The prefabrication and craning into position of the lift shaft was devised by
the project team as a programme mitigation measure to reduce the amount of onsite
construction works required.
Measuring 3.5m x 3.5m x 11m high and weighing in at 7˝ tonnes, the lift shaft
is situated on the existing platform only inches from the kinematic envelope of
the trains. Because of this, much of the work on site can only be undertaken
during Network Rail Engineering Hours, resulting in extended programme durations
for many site activities.
The structural steel shaft was constructed in Belfast in the yard of the specialist
subcontractor McGrath Engineering, and inspected and checked by the site team
who enlisted Sandberg to assist in the inspections of the welds, member sizes
and accuracy of the assembly. From there it was transported to the cladding contractor’s
yard in Cambridgeshire, where galvanised liner sheet, insulation and Corium under
cladding were added. Again inspections were undertaken offsite prior to the delivery
to site on the night of the 3rd February 2010.
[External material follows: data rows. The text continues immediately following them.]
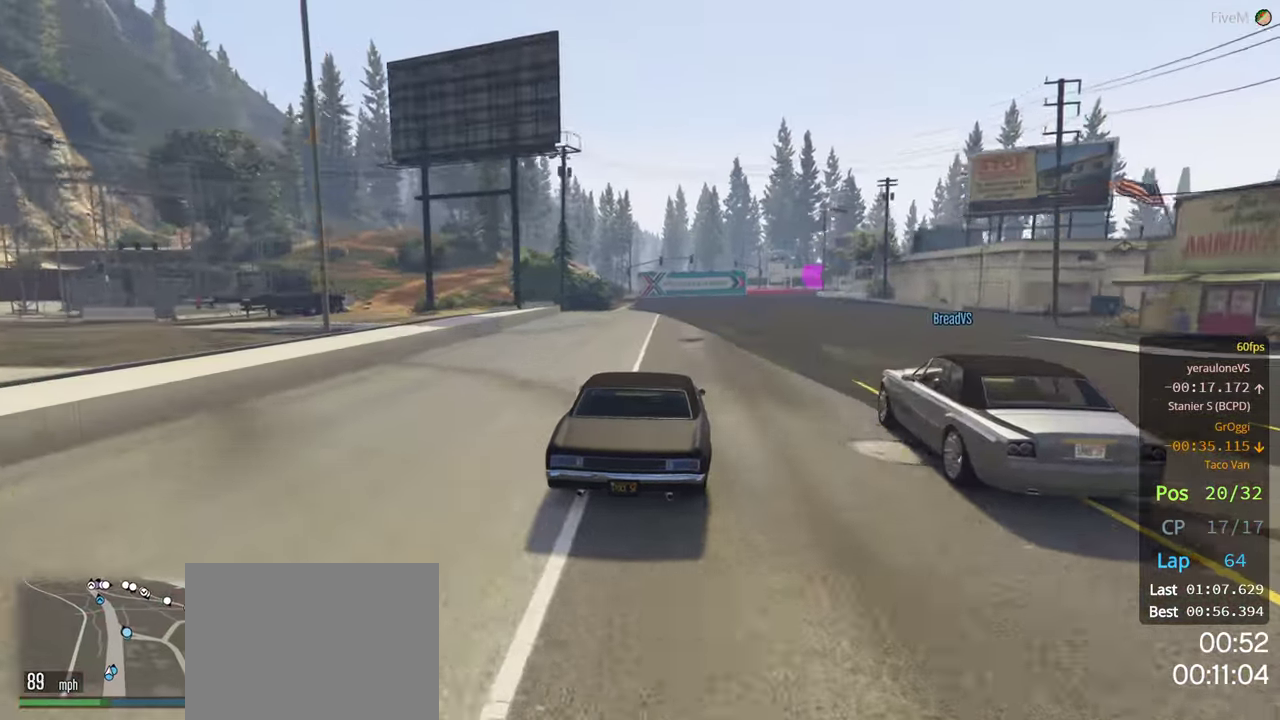
{"buttons": ["R2"], "left_stick": "center", "right_stick": "center", "events": [[100, "left_stick", "center"], [200, "left_stick", "right"], [333, "left_stick", "center"]]}
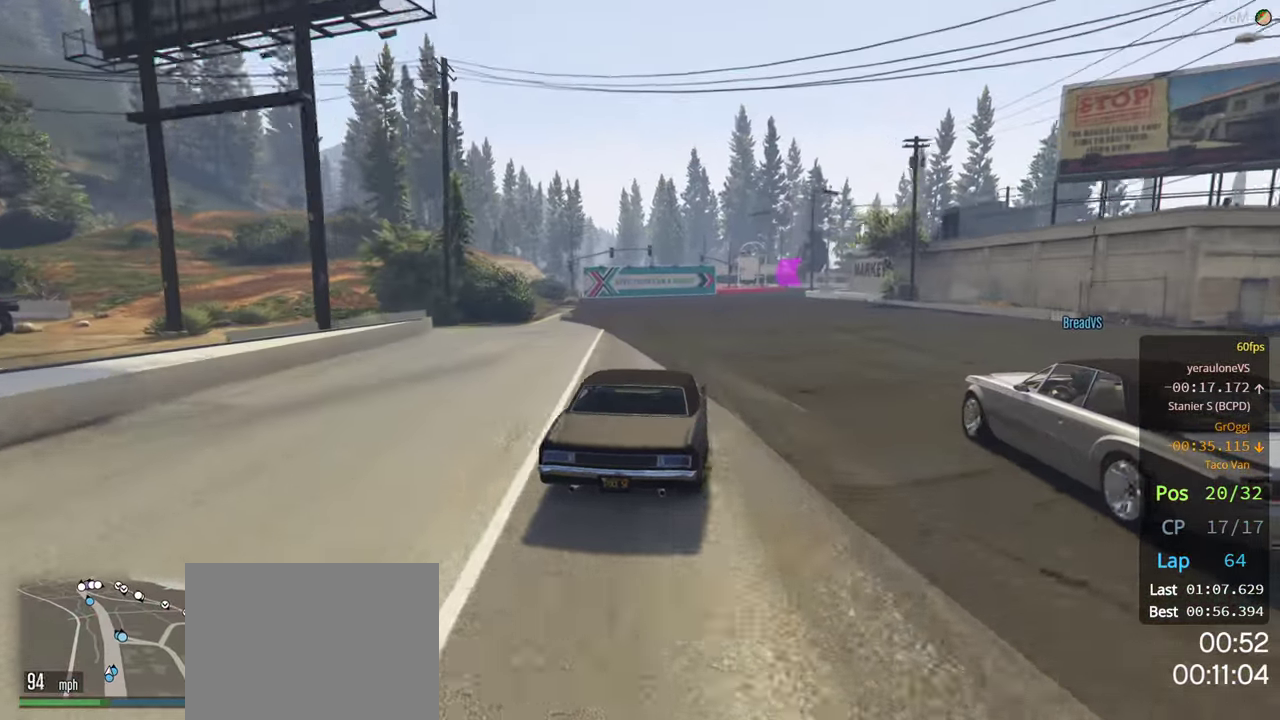
{"buttons": ["R2"], "left_stick": "center", "right_stick": "center", "events": [[33, "left_stick", "right"], [150, "left_stick", "center"]]}
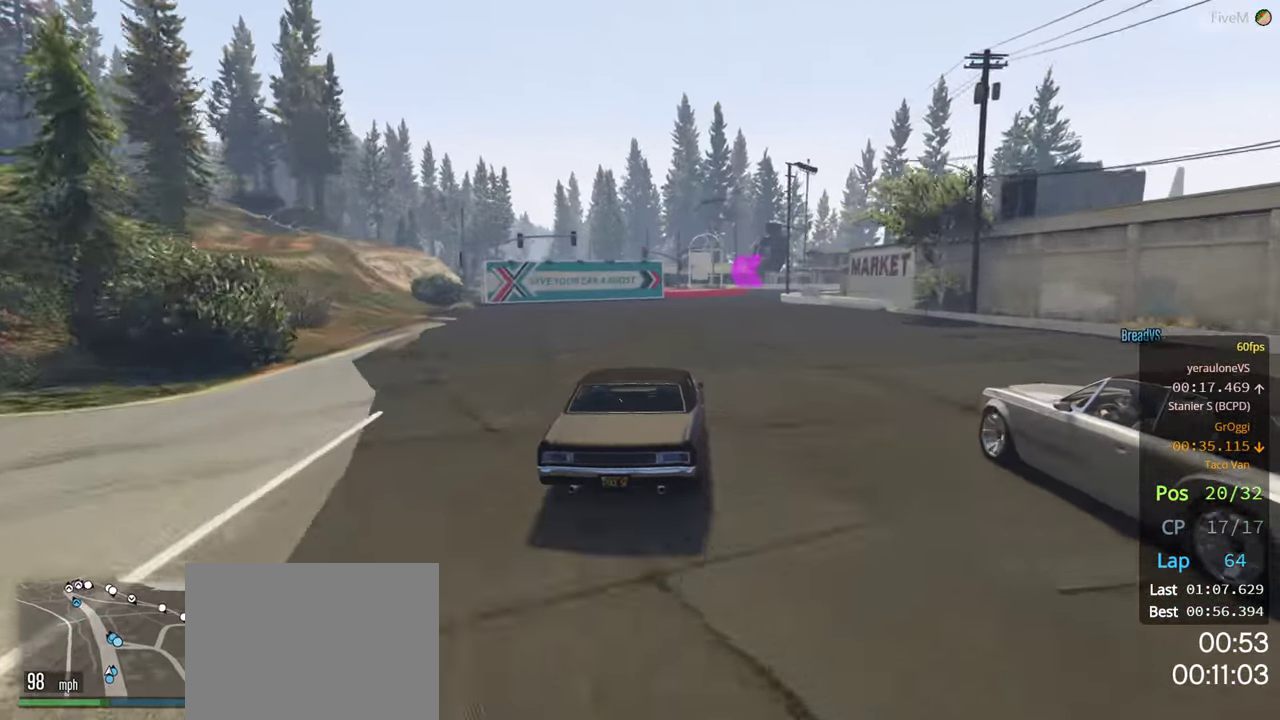
{"buttons": ["R2"], "left_stick": "right", "right_stick": "center", "events": [[183, "left_stick", "right"], [333, "left_stick", "center"], [466, "left_stick", "right"]]}
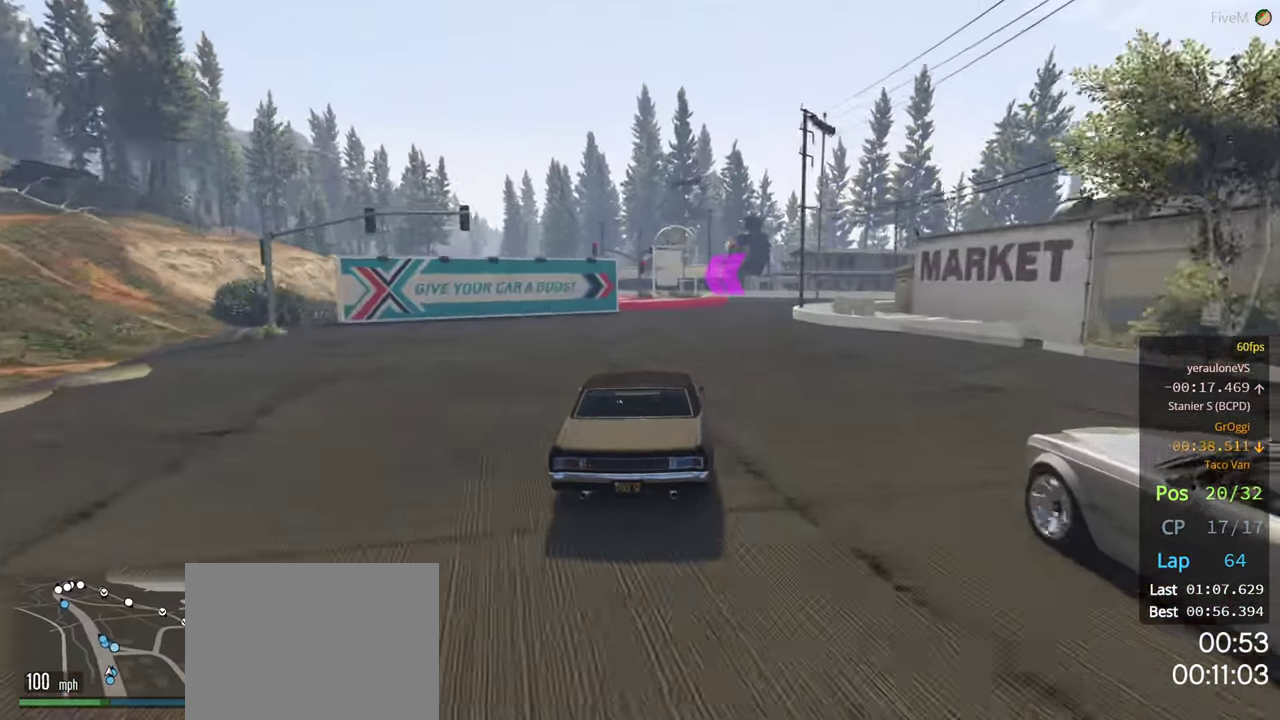
{"buttons": ["R2"], "left_stick": "center", "right_stick": "center", "events": [[367, "left_stick", "center"]]}
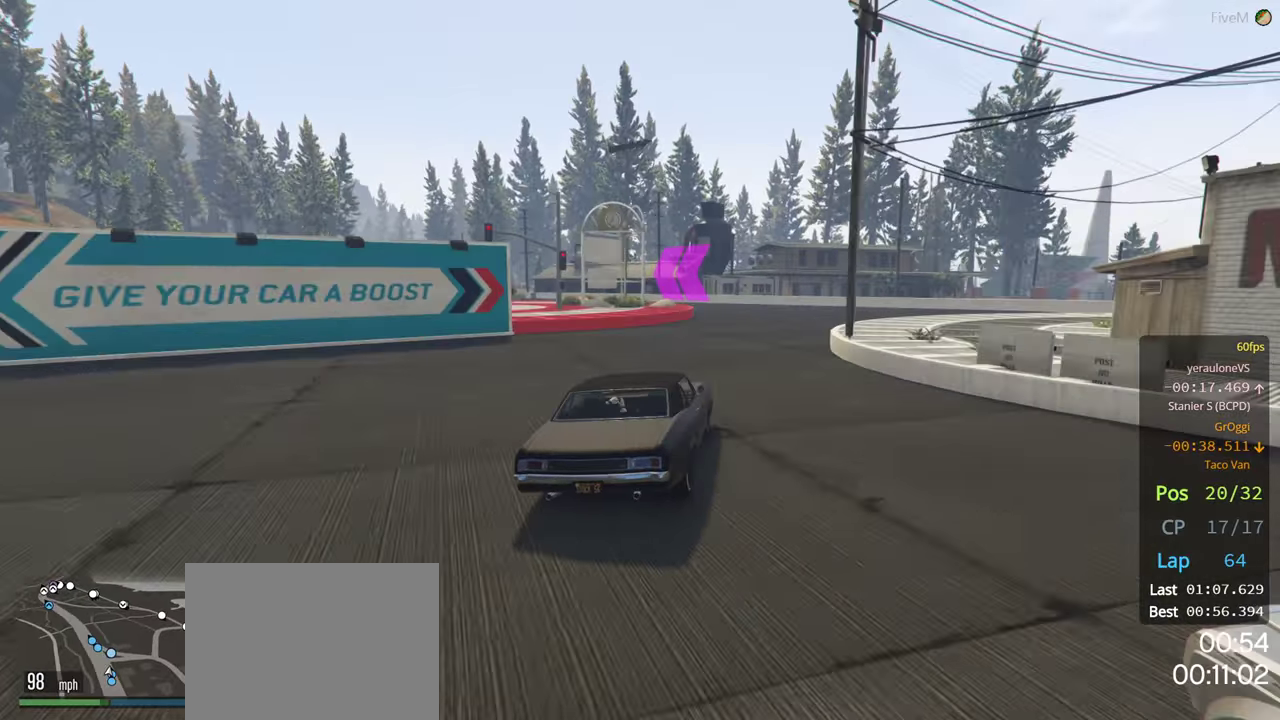
{"buttons": [], "left_stick": "left", "right_stick": "center", "events": [[33, "left_stick", "right"], [133, "left_stick", "center"], [267, "R2", "up"], [283, "L2", "down"], [283, "left_stick", "left"], [450, "L2", "up"]]}
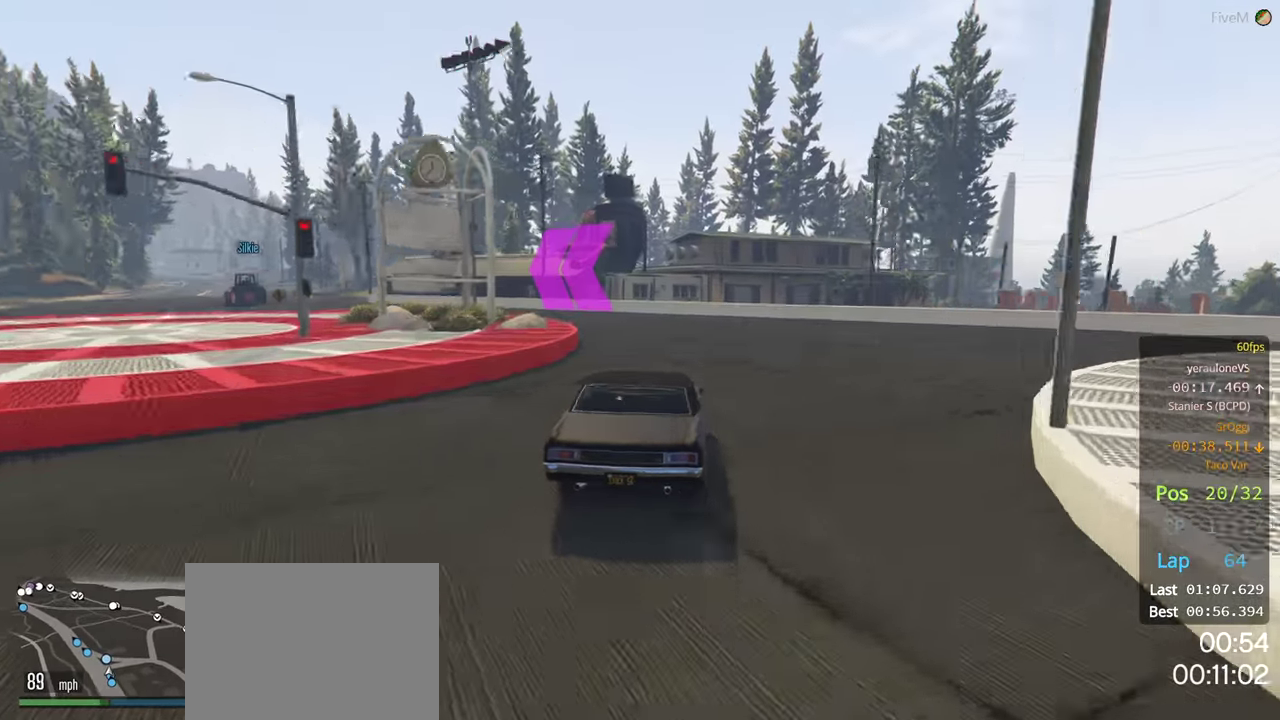
{"buttons": [], "left_stick": "left", "right_stick": "center", "events": [[83, "left_stick", "center"], [133, "left_stick", "left"], [283, "R2", "down"], [467, "R2", "up"]]}
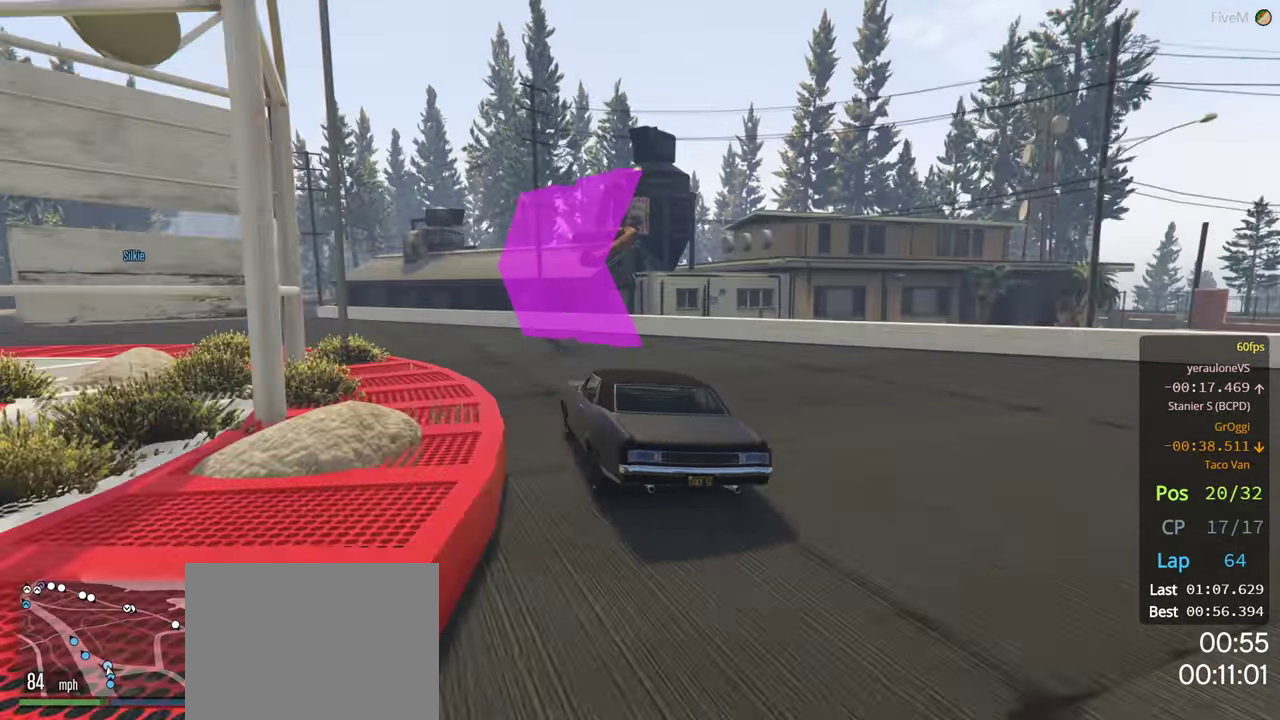
{"buttons": ["R2"], "left_stick": "left", "right_stick": "center", "events": [[17, "left_stick", "center"], [100, "left_stick", "left"], [133, "R2", "down"]]}
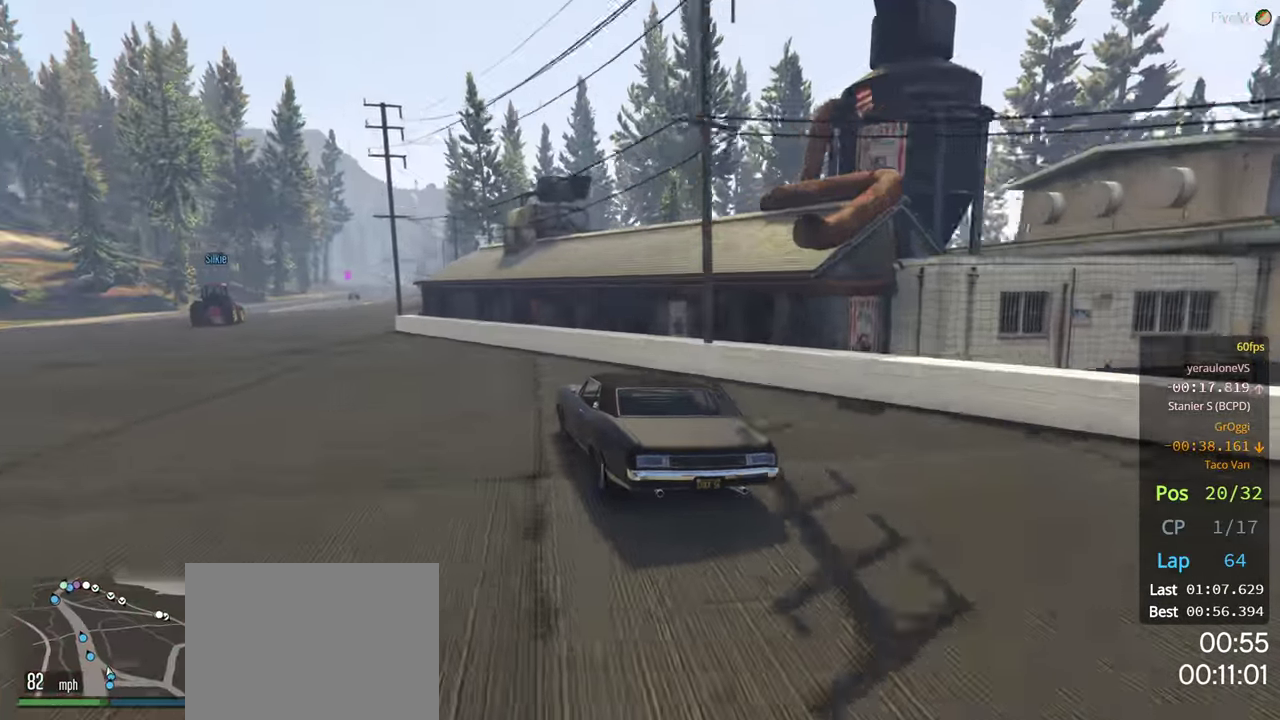
{"buttons": ["R2"], "left_stick": "left", "right_stick": "center", "events": []}
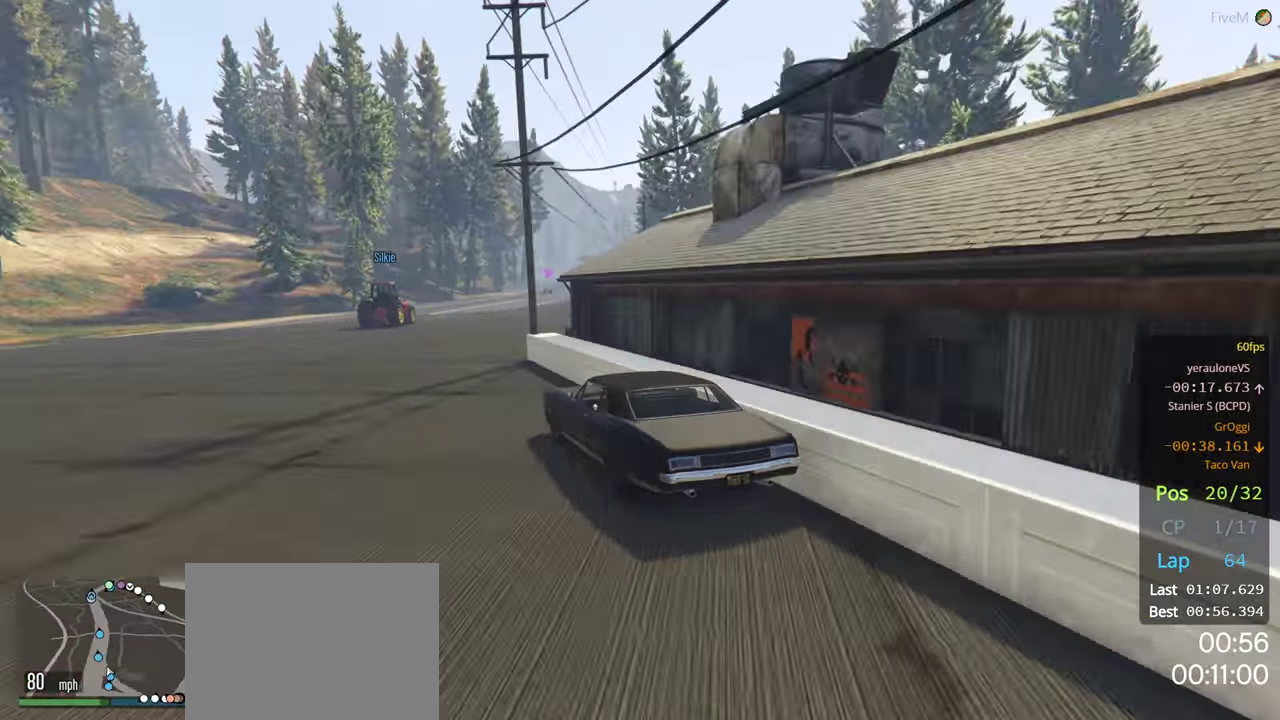
{"buttons": ["R2"], "left_stick": "right", "right_stick": "center", "events": [[17, "left_stick", "center"], [67, "left_stick", "right"]]}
To enable the installation on the night, two cranes were required to ‘top and
tail’ the lift shaft from the back of the delivery wagon. Subsequently the larger
of the two cranes (150T) lifted the lift shaft up and over the top of the station,
and into position over the holding down bolts cast into the reinforced concrete
lift pit constructed some 10 days earlier. Despite the short window of opportunity
this was successfully completed with 20 minutes to spare.
The prefabrication of the shaft and partial cladding of the structure secured
a saving of some two weeks on a very challenging contract programme for the cladding
works, enabling Otis to begin on site some six weeks earlier than otherwise possible.